Mass ($m$) measures an object’s inertia: how strongly it resists changes in motion. More mass means the same applied net force produces less acceleration:

$${\vec{F}}_{net}=m\vec{a}$$

Mass is not the same as weight. Mass is intrinsic to the object; weight is the gravitational force on that mass. Near Earth’s surface,

$$W=mg$$

where $g\approx 9.81\mathrm{m}{\mathrm{s}}^{-2}$.

Why it matters

• In Newton’s Laws of Motion, mass links force and acceleration.
• In Momentum, mass scales the quantity of motion: $\vec{p}=m\vec{v}$.
• In kinetic Energy, mass appears as $K=\frac{1}{2}m{v}^2$.

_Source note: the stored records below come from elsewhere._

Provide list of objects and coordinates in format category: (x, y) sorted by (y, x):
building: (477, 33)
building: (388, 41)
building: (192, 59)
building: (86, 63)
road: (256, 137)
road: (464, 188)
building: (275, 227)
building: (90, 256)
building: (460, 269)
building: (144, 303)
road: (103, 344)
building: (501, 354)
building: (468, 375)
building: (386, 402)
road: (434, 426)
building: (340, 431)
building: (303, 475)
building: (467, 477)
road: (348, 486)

Mass is believed to arise through interactions with fields including the Higgs field, but in classical mechanics we usually treat it as a given property.

Unit: Kilogram.

Common checks

Do not confuse mass with volume or density. A small dense object can have more mass than a large low-density one. Also, mass is a scalar: it has size but no direction. In most introductory mechanics problems, mass is constant, which is why $\vec{F}=m\vec{a}$ and $\vec{p}=m\vec{v}$ are safe shortcuts.